→ **Text section**
- - -

Health Checks
A load balancer pointed at dead servers is just a slow way to fail.
The basic idea
You have a load balancer with three servers behind it. One of them crashes. It could be out of memory. It could be a hung process. The network cable could be unplugged. The reason does not matter. What matters is that the load balancer has to know not to send any more requests there.
The way it knows is called a health check. Every few seconds, the load balancer sends a tiny request to each server. The request usually hits a special URL like GET /health. The server is supposed to reply with a quick "I am fine" if everything is working.
If the server replies with 200 OK, it is considered healthy and the LB keeps sending traffic to it.
If the server replies with an error or does not reply at all within a few seconds, it is marked unhealthy. The LB stops sending traffic to it.
When the server starts responding successfully again, the LB marks it healthy and resumes sending traffic. This loop is happening every 1 to 30 seconds in every production system you have ever used.
What does "healthy" actually mean?
It turns out there are different kinds of "healthy." The most common three are below.
Liveness checks ask "is the process running at all?" The health endpoint returns 200 as long as the server can respond to anything. It does not check whether the server is actually able to do useful work.
Readiness checks ask "is the server ready to handle real traffic?" The endpoint only returns 200 if startup finished, the database connection works, and the cache is reachable. A server can be alive but not ready, for example if it just started up and is still warming up.
Deep health checks actually run a real request through the server. They might query the database, render a small template, and return real data. They catch more problems but they put more load on the server.
Production systems often run two checks at the same time. Liveness tells the platform whether to restart the container. Readiness tells the load balancer whether to send it traffic. Kubernetes made this distinction official. A pod can be "alive" without being "ready."
Two knobs you can turn
When you set up a health check, you get to decide two things. Both have real consequences.
How often to check. Every 1 second means fast detection. If a server dies, the LB notices and stops sending traffic within a few seconds. But the checks themselves add a small constant load on every backend. Every 30 seconds is lighter on the backends. But a dead server can keep getting traffic for up to 30 seconds before anyone notices.
How many failures in a row before marking a server unhealthy. If you remove a server after just one bad response, a brief network hiccup can cause traffic to flap around uselessly. If you require five failures in a row, real outages take 30 or more seconds to detect. Most setups use 2 or 3.
The default in AWS Application Load Balancer is to check every 30 seconds and mark a server unhealthy after 2 failures in a row. Tune based on how aggressive you need the detection to be.
Wrong settings cause one of two problems. Either you flag healthy servers as dead because of brief hiccups (false positives, called flapping). Or you keep sending traffic to actually-dead servers for too long (false negatives, causing user errors).

- - -

Reproduce the health checks text word for word, from "Deep health checks" to "on the server.".

- - -

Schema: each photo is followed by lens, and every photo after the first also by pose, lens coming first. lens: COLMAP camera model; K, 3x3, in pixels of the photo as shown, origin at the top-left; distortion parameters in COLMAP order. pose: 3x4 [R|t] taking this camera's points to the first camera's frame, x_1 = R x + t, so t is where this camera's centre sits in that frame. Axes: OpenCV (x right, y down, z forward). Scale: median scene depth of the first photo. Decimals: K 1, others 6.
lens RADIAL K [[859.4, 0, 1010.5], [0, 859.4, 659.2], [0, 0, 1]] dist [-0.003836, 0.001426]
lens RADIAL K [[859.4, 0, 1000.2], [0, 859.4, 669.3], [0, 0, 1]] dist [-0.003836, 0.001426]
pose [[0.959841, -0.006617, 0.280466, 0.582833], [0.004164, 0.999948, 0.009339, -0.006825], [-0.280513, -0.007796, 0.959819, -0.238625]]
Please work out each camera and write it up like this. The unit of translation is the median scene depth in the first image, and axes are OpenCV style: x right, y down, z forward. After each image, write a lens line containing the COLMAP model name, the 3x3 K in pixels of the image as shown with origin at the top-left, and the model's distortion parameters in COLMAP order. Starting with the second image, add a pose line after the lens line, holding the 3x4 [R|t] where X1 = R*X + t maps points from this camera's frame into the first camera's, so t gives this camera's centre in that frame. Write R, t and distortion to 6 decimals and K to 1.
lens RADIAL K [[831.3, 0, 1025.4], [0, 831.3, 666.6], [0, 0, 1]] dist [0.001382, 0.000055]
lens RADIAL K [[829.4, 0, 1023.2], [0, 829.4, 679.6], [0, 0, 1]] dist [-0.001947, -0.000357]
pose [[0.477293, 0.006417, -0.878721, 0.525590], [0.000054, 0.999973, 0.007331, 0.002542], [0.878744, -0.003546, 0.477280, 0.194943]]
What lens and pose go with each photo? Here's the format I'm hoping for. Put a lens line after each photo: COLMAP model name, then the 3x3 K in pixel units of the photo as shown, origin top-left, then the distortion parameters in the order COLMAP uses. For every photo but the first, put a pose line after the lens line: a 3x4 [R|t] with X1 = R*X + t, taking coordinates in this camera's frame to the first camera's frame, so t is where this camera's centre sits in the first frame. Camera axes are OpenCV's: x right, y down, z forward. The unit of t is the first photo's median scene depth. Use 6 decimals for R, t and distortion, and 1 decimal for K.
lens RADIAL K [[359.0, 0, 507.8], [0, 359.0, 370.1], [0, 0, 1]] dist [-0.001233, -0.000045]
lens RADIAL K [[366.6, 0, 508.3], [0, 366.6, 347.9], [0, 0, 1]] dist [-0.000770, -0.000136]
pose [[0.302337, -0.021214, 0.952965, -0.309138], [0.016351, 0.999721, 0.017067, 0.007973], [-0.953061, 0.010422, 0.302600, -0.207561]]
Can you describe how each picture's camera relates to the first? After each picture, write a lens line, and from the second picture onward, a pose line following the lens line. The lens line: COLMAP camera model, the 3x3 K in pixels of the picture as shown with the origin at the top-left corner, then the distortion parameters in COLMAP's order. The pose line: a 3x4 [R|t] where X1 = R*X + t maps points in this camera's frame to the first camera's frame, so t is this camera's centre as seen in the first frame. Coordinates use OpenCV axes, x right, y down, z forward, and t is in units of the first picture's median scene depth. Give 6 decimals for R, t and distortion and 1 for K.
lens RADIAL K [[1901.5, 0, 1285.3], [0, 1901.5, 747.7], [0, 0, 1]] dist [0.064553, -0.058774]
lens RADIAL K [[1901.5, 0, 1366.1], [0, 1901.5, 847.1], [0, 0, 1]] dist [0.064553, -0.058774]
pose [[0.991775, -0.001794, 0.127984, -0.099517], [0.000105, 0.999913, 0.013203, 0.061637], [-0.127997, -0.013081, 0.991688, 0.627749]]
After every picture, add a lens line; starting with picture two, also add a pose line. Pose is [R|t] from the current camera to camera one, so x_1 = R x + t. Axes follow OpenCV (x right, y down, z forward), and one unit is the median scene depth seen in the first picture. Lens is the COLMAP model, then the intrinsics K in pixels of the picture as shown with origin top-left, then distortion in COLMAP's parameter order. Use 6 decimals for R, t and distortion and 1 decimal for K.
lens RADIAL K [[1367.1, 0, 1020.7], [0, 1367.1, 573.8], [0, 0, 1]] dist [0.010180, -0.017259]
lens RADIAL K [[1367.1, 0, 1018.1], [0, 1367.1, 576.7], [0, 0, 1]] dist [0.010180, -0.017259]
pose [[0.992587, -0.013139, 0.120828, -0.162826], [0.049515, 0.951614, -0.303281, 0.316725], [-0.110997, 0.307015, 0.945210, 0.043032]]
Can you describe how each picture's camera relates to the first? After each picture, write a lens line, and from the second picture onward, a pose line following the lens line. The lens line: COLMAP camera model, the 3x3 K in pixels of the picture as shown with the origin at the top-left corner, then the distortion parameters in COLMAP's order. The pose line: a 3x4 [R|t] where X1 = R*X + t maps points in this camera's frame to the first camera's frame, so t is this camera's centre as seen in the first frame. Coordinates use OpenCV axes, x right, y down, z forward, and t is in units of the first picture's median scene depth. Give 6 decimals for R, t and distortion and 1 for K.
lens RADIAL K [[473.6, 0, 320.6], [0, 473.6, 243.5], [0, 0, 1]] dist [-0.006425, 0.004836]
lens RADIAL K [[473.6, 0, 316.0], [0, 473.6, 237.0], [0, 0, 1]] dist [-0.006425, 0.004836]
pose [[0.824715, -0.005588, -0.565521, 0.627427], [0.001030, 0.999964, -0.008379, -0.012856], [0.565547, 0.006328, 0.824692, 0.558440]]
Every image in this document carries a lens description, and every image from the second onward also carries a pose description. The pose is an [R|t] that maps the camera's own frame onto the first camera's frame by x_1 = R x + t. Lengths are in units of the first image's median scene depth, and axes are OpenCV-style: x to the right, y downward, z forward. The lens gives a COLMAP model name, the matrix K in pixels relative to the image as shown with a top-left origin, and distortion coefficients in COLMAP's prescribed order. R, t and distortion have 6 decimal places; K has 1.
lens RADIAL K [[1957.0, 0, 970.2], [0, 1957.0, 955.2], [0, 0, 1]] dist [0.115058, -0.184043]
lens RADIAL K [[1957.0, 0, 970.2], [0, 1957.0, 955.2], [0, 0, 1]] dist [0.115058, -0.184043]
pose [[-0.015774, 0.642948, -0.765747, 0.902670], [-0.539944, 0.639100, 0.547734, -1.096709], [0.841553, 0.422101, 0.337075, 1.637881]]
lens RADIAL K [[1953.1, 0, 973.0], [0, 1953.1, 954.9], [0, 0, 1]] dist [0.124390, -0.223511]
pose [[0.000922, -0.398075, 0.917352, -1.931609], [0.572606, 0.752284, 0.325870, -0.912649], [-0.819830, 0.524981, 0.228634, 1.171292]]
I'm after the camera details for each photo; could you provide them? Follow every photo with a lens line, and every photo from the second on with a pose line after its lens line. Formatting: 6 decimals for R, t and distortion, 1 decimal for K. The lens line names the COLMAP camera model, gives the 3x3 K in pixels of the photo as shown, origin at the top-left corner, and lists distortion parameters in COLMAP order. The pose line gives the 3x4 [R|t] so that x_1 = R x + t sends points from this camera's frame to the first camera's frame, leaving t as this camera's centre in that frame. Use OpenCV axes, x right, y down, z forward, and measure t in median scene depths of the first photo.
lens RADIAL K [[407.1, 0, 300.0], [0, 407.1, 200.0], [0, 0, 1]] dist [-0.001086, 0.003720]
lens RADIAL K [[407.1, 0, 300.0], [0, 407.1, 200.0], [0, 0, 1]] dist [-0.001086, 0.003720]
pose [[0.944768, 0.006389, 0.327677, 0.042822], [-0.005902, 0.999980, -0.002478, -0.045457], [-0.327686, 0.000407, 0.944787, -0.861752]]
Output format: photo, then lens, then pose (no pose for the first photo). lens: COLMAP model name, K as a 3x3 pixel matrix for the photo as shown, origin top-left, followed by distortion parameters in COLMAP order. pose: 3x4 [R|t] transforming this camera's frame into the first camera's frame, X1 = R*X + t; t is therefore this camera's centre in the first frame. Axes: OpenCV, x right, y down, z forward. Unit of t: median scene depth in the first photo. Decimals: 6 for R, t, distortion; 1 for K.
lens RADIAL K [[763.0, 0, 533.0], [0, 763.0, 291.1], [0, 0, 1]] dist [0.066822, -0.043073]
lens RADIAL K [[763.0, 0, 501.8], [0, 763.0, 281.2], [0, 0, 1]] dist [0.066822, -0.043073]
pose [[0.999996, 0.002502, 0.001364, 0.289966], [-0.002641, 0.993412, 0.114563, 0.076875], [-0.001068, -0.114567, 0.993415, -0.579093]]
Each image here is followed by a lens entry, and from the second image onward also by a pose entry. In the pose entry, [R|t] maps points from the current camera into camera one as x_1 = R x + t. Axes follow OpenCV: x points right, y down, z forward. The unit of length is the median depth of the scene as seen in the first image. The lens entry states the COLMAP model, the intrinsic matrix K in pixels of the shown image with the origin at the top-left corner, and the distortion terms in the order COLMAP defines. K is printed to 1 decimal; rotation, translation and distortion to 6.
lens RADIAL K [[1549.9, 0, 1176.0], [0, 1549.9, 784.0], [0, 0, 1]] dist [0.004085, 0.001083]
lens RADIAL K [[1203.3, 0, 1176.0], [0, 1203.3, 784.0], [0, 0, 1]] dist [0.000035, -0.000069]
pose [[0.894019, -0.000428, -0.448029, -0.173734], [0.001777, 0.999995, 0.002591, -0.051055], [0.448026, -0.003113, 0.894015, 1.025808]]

- - -

→ **Answer box**
Deep health checks actually run a real request through the server. They might query the database, render a small template, and return real data. They catch more problems but they put more load on the server.